Mattresses, clothes and toys were among the items erroneously listed, Amazon confirmed, with thousands of sellers on the site’s Marketplace exchange site left facing major losses.
The error lasted for just over an hour on Friday evening, although some items still seem to be listed for 1p today. Amazon said the majority of orders were cancelled immediately and confirmed it would be working with sellers who had seen orders processed.
In for a penny
One business, Discount Discs, told Sky News that they knew of other sellers who had lost as much as £100,000 of stock.
“We are aware that a number of Marketplace sellers listed incorrect prices for a short period of time as a result of the third party software they use to price their items on Amazon.co.uk,” an Amazon spokesperson said.

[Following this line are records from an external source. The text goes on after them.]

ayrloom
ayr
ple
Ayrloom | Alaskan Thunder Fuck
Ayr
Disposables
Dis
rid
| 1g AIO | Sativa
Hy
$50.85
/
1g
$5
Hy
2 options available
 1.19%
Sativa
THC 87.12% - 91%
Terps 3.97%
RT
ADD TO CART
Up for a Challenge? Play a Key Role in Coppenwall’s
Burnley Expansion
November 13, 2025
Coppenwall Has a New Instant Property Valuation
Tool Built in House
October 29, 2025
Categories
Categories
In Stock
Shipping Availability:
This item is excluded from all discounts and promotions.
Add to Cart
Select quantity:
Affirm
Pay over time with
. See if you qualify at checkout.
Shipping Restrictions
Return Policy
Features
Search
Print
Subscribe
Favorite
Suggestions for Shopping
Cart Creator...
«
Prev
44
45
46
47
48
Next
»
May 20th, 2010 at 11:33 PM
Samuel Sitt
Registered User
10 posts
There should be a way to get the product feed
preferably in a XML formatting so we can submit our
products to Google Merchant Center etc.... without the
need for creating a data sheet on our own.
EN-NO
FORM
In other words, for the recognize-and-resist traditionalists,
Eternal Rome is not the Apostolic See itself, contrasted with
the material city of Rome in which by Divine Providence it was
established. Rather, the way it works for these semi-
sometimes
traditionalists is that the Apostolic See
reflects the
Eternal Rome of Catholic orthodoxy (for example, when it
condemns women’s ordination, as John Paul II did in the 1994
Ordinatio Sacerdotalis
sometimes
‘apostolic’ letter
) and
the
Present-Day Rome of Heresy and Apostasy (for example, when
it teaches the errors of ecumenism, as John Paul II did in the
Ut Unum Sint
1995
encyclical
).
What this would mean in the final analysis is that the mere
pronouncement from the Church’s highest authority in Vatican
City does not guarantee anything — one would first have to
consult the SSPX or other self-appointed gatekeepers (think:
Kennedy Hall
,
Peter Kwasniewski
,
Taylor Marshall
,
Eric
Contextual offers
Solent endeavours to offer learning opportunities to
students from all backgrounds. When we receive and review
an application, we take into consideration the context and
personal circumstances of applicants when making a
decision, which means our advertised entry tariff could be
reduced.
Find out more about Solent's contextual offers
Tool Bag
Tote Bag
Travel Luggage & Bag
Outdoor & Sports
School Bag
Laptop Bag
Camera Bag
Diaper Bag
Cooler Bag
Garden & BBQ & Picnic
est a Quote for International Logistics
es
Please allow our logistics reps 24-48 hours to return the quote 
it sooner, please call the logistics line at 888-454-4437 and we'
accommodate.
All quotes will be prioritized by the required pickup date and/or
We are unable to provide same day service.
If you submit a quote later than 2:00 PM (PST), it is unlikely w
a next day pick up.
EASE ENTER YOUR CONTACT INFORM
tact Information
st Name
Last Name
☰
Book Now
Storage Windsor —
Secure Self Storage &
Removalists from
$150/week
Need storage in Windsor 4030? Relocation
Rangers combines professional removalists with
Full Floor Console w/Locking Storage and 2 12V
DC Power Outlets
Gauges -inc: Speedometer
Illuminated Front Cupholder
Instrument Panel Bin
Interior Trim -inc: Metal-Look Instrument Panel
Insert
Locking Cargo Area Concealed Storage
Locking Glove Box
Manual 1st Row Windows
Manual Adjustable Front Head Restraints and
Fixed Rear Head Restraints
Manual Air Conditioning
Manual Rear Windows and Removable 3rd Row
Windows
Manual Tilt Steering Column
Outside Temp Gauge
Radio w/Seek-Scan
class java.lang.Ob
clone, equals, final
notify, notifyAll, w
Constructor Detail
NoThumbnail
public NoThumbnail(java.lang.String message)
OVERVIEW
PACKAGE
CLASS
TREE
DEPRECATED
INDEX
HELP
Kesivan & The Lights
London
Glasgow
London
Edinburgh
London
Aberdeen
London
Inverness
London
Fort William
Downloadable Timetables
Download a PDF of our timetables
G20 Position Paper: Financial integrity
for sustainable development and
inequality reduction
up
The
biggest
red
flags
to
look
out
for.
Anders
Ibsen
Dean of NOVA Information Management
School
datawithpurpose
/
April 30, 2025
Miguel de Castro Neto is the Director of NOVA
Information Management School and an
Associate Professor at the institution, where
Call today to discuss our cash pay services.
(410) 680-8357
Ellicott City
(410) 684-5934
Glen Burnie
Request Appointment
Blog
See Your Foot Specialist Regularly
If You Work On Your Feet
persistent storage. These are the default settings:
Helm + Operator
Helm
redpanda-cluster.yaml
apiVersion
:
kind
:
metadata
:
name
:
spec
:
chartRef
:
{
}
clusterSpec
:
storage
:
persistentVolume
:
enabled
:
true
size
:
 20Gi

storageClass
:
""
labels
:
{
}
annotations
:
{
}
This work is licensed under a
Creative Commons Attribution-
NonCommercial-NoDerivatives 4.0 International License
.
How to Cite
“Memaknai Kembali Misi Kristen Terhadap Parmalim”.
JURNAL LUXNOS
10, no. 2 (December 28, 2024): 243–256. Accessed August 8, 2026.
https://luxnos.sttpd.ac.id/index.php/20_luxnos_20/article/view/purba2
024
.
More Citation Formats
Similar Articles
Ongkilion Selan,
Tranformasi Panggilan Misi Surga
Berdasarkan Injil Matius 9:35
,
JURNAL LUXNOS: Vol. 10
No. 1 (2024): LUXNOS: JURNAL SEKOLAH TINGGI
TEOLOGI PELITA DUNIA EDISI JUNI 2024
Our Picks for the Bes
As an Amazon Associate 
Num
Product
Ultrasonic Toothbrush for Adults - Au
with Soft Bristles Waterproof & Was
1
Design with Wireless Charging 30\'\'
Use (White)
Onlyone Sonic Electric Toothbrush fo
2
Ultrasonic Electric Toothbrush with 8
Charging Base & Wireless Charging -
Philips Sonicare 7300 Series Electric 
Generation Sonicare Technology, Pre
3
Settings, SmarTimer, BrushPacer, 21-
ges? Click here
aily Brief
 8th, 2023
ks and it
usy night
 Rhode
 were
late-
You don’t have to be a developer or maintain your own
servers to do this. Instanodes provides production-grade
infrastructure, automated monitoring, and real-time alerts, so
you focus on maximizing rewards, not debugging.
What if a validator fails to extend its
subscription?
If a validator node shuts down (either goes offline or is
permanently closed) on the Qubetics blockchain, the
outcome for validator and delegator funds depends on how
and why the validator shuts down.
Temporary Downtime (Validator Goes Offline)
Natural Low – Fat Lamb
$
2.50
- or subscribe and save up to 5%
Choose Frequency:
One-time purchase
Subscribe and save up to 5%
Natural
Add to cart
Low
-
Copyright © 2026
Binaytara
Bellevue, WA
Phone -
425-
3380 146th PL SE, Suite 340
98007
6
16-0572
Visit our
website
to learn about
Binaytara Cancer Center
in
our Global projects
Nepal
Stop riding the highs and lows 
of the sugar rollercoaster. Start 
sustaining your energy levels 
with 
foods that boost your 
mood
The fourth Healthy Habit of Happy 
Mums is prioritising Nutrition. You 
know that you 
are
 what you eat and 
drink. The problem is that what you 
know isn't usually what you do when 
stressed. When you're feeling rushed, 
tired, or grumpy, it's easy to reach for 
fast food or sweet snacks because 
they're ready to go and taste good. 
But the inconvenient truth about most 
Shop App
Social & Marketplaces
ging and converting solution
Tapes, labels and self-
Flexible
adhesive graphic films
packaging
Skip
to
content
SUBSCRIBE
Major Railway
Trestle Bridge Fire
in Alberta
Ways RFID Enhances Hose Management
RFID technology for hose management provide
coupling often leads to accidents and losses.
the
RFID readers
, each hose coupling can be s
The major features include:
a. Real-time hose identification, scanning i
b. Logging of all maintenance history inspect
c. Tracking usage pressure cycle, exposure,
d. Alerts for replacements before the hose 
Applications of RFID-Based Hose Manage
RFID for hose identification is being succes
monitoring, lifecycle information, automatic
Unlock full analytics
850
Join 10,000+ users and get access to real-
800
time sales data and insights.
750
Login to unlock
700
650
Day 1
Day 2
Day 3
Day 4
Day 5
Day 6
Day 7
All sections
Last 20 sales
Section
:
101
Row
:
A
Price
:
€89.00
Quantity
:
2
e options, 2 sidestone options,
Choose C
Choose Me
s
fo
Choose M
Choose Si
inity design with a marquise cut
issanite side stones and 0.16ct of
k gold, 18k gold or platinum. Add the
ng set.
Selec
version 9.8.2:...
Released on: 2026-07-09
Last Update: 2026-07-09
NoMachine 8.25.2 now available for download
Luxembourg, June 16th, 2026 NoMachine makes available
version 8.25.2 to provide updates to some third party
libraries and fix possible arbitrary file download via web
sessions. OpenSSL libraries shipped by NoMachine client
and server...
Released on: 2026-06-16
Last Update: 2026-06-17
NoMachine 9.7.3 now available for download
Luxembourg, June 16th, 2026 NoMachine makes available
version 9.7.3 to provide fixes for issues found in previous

“We responded quickly and were able to cancel the vast majority of orders placed on these affected items immediately and no costs or fees will be incurred by sellers for these cancelled orders.
“We are now reviewing the small number of orders that were processed and will be reaching out to any affected sellers directly.”
The glitch appears to have been caused by a problem with the third party software used by sellers on Amazon Marketplace. The software is supplied to sellers by RepricerExpress, and automatically adjusts the price of an item to come in line with what else is available on the online market. Businesses use it to ensure their goods are advertised at competitive prices.
In a post on the RepricerExpress website, CEO Brendan Doherty said he was “truly sorry for the distress this has caused our customers”.
He insisted Amazon “will not penalise sellers” for the error, and said his company would “endeavour to work to make good on this issue”
Amazon has invested heavily into its delivery infrastructure this year as it looks to deal with its busiest shopping season ever. The company revealed earlier this month that it is using 15,000 robots across 10 of its 50 US warehouses to help with the Christmas shopping rush.
The company has also teamed up with the Post Office in the UK to ensure no deliveries are missed over the holidays. The company has agreed to add the Post Office’s 10,500 UK branches to its existing PickUp Locations service, which allows customers to pick up items they’ve bought online.